> _TASK TO COMPLETE_
Look for the word "Left". Copy every line of the listing where it occurs.
■ ■ ■ ■
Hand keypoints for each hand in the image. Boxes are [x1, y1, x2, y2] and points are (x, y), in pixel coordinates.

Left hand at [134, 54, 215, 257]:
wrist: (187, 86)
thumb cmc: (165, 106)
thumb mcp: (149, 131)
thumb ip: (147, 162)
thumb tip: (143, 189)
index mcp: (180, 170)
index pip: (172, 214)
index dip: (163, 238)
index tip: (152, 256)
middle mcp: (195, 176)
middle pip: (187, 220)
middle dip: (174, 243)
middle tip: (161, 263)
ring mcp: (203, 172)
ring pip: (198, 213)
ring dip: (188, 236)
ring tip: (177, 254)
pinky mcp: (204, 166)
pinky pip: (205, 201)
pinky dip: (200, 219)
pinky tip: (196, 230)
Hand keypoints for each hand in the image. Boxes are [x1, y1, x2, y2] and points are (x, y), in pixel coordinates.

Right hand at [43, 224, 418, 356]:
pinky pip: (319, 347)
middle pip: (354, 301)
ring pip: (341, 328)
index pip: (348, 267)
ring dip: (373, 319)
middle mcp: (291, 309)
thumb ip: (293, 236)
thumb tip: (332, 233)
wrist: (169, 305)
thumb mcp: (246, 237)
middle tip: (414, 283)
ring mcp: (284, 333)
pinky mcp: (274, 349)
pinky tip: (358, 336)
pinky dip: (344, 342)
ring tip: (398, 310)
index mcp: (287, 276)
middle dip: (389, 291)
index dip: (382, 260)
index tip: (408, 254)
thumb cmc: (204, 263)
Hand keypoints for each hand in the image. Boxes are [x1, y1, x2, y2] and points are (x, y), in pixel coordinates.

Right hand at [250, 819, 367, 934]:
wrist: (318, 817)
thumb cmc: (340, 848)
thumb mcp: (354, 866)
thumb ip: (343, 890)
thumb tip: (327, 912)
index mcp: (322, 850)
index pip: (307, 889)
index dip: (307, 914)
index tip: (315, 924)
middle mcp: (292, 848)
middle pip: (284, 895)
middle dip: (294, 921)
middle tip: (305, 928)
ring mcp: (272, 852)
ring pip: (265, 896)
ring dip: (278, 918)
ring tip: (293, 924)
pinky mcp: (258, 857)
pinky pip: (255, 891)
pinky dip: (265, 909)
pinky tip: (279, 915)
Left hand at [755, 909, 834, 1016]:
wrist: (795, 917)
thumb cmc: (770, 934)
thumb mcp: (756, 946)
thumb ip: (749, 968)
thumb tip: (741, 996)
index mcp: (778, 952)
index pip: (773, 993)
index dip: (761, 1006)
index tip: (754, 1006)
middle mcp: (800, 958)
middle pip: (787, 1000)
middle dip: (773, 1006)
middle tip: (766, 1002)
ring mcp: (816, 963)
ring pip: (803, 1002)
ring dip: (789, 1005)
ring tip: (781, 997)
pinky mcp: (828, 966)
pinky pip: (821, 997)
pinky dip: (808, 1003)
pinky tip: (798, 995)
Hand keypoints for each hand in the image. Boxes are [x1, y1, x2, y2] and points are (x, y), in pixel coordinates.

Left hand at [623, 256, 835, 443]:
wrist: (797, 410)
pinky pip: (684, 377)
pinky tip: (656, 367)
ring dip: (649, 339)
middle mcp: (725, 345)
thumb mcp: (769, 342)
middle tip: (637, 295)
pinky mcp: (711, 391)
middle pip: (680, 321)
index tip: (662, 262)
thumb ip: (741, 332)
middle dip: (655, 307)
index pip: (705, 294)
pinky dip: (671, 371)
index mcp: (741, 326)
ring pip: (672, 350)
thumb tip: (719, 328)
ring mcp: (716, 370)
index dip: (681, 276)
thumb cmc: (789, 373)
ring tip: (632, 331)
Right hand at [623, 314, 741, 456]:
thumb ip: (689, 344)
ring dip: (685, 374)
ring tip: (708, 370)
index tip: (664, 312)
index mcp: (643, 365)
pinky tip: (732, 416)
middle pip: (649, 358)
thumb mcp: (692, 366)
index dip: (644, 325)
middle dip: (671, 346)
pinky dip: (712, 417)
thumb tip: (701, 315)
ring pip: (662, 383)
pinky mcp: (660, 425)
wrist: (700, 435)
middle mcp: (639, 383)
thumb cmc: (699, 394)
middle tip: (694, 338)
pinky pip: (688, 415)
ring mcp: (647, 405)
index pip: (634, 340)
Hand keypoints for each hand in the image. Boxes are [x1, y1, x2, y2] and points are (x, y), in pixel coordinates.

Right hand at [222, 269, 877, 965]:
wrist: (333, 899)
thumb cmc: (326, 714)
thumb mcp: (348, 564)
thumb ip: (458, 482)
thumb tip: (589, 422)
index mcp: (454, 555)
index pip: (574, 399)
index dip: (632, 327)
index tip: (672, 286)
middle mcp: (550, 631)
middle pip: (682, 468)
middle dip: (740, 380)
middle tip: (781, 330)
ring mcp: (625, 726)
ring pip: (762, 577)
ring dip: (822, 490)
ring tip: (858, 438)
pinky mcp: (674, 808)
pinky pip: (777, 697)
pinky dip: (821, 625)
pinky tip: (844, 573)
■ ■ ■ ■
> _WRITTEN SOLUTION_
Left hand at [134, 54, 215, 257]:
Left hand at [755, 909, 834, 1016]:
Left hand at [623, 256, 835, 443]:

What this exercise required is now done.